The listing below contains a span that opens with the line containing "49 0.38214144110679626" and closes with the line containing "91 0.18184316158294678". Return that span exactly.

--- Provided data ---
┄┄┄┄┄┄┄┄┄┄┄┄┄┄┄┄┄┄┄┄

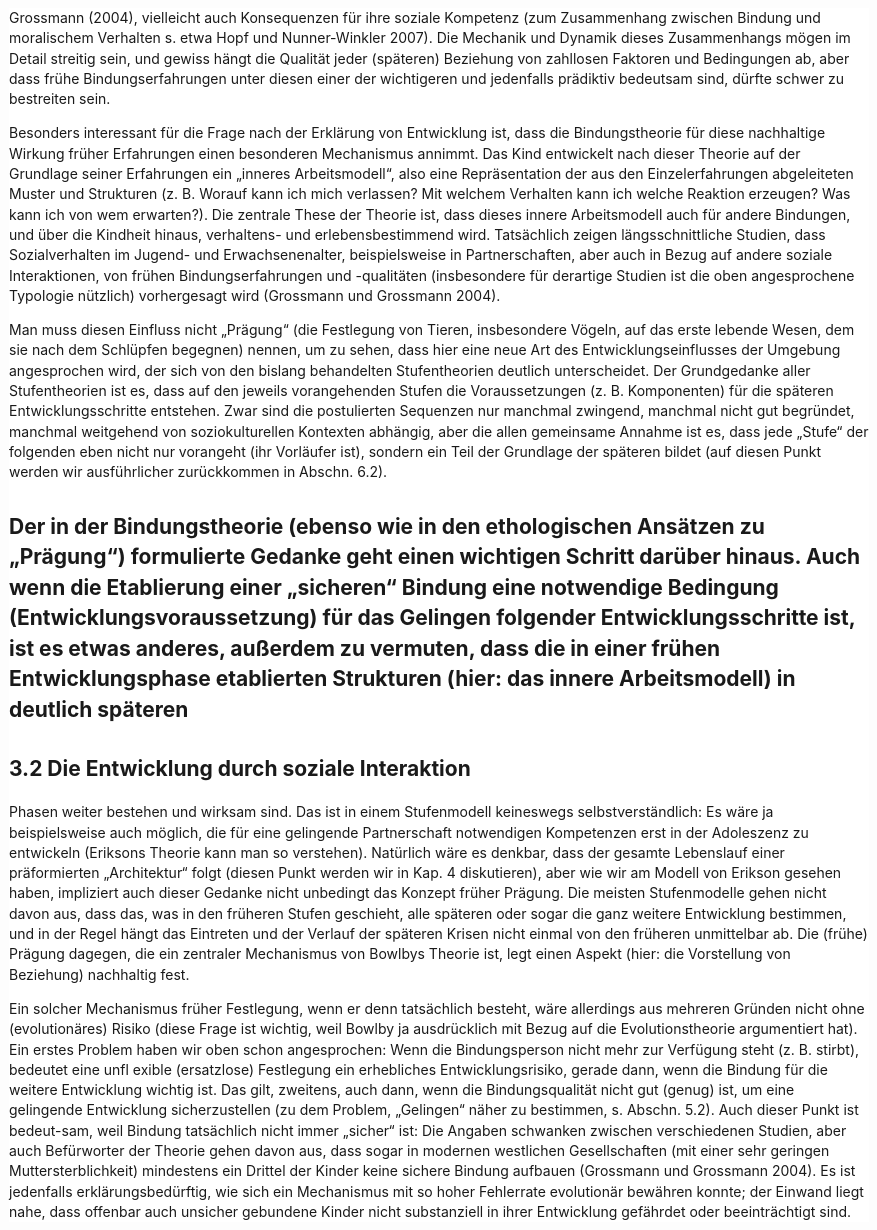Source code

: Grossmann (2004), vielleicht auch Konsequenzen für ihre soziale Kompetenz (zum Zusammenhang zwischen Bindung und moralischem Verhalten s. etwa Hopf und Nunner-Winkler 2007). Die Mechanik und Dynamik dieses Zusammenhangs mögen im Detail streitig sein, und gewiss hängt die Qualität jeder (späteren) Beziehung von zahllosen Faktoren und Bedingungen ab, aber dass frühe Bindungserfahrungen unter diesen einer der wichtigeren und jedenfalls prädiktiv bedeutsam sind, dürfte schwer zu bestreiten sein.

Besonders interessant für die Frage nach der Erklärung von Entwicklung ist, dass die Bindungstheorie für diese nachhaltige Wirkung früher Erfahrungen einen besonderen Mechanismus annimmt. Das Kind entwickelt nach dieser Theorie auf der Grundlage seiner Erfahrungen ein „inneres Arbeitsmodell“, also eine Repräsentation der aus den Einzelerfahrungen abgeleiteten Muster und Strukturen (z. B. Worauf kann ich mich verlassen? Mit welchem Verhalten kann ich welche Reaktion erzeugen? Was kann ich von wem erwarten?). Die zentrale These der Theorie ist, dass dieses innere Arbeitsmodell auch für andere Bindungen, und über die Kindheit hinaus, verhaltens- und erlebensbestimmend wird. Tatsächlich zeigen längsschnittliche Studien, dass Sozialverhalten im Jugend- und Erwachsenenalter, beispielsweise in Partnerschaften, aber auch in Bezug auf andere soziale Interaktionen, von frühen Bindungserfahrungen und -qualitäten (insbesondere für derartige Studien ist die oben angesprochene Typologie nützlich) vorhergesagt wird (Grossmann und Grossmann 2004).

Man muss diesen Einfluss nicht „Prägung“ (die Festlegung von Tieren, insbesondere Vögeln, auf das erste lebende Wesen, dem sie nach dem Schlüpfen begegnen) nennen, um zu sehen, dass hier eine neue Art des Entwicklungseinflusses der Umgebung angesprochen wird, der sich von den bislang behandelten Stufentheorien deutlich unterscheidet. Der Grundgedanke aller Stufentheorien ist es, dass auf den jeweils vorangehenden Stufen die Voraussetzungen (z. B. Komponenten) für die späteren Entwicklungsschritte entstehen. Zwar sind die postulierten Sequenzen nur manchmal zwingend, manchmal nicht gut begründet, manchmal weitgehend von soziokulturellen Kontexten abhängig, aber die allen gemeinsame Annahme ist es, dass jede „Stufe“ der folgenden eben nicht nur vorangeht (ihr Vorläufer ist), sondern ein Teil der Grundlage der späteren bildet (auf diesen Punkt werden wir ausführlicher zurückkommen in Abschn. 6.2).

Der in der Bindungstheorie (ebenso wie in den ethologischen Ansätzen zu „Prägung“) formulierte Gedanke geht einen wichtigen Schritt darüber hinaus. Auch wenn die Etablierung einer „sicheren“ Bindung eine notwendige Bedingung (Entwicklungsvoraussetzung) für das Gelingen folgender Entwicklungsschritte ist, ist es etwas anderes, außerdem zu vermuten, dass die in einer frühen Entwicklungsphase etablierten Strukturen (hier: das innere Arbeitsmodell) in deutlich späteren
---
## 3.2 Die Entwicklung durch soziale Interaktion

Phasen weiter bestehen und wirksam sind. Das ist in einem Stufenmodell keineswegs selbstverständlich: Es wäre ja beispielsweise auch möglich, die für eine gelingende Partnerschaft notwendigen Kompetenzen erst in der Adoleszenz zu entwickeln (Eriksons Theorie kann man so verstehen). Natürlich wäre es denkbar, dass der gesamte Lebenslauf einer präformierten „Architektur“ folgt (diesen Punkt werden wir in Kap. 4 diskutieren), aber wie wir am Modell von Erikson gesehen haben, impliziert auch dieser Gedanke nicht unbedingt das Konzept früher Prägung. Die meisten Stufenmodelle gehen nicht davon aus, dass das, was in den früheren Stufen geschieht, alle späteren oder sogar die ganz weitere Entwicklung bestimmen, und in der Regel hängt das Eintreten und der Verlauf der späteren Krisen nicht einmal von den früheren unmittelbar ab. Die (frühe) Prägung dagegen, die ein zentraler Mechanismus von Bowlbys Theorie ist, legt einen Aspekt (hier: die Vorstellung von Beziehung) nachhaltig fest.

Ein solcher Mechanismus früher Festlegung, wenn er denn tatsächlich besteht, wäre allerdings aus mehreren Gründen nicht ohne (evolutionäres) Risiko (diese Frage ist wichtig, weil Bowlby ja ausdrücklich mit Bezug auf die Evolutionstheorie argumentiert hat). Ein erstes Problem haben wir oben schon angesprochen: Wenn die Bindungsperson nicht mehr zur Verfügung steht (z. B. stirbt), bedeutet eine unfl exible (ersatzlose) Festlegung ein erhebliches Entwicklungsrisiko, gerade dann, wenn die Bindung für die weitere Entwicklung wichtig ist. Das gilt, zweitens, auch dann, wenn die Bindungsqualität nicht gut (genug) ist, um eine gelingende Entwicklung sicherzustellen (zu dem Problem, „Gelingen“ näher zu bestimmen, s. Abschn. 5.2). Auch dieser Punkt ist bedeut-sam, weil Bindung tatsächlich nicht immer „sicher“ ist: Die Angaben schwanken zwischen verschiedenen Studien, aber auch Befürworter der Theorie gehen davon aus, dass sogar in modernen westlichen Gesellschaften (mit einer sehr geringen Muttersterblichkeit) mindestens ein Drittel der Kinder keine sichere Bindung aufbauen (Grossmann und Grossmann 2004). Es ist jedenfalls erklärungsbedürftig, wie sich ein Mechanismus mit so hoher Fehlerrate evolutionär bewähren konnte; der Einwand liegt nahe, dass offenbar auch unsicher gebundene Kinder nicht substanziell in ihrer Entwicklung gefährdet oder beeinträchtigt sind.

┄┄┄┄┄┄┄┄┄┄┄┄┄┄┄┄┄┄┄┄

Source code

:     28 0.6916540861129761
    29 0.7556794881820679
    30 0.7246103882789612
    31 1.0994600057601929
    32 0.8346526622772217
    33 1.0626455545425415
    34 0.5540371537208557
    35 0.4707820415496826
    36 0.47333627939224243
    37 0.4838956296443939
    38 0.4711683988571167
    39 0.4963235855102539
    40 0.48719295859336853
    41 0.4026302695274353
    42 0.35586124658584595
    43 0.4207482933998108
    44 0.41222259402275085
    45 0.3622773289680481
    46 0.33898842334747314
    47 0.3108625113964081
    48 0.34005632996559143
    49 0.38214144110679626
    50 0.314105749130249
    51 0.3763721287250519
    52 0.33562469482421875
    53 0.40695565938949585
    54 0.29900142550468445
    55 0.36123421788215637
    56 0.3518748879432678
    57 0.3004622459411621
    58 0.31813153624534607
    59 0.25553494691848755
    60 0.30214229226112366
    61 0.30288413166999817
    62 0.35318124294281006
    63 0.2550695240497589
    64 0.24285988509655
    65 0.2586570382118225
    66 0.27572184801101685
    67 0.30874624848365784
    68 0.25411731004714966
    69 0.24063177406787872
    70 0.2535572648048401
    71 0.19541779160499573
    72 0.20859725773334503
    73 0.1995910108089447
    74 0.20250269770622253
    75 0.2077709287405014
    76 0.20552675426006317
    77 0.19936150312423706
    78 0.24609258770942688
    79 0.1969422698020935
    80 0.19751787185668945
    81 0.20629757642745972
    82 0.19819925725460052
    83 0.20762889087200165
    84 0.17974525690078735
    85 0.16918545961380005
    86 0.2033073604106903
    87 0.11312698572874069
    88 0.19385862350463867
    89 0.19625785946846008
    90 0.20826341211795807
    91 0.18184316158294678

┄┄┄┄┄┄┄┄┄┄┄┄┄┄┄┄┄┄┄┄

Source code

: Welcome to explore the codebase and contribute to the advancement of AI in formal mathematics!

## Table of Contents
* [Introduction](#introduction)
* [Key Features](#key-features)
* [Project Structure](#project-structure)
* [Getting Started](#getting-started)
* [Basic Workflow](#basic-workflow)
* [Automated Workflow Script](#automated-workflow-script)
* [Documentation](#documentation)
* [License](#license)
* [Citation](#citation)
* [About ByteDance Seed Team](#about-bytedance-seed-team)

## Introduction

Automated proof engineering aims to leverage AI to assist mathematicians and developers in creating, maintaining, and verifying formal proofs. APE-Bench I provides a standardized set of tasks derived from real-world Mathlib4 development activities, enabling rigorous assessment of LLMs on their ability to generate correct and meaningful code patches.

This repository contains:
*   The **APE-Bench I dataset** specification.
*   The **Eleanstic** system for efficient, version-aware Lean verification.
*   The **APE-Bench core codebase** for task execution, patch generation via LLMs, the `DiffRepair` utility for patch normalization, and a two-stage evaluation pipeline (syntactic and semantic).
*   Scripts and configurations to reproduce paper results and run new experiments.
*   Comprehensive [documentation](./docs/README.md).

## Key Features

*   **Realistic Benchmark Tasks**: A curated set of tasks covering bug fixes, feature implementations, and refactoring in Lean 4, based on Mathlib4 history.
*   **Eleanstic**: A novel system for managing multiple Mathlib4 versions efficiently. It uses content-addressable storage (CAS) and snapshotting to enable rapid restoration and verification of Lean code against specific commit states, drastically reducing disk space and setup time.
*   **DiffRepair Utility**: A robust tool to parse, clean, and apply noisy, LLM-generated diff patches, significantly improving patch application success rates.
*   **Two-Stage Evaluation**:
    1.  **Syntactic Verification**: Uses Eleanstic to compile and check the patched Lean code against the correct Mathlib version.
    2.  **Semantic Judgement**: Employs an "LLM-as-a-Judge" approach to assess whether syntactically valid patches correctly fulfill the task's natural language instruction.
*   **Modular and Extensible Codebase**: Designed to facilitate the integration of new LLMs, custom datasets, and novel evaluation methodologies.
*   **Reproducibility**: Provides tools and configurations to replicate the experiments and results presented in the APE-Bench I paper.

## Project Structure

┄┄┄┄┄┄┄┄┄┄┄┄┄┄┄┄┄┄┄┄

--- The completed task ---
    49 0.38214144110679626
    50 0.314105749130249
    51 0.3763721287250519
    52 0.33562469482421875
    53 0.40695565938949585
    54 0.29900142550468445
    55 0.36123421788215637
    56 0.3518748879432678
    57 0.3004622459411621
    58 0.31813153624534607
    59 0.25553494691848755
    60 0.30214229226112366
    61 0.30288413166999817
    62 0.35318124294281006
    63 0.2550695240497589
    64 0.24285988509655
    65 0.2586570382118225
    66 0.27572184801101685
    67 0.30874624848365784
    68 0.25411731004714966
    69 0.24063177406787872
    70 0.2535572648048401
    71 0.19541779160499573
    72 0.20859725773334503
    73 0.1995910108089447
    74 0.20250269770622253
    75 0.2077709287405014
    76 0.20552675426006317
    77 0.19936150312423706
    78 0.24609258770942688
    79 0.1969422698020935
    80 0.19751787185668945
    81 0.20629757642745972
    82 0.19819925725460052
    83 0.20762889087200165
    84 0.17974525690078735
    85 0.16918545961380005
    86 0.2033073604106903
    87 0.11312698572874069
    88 0.19385862350463867
    89 0.19625785946846008
    90 0.20826341211795807
    91 0.18184316158294678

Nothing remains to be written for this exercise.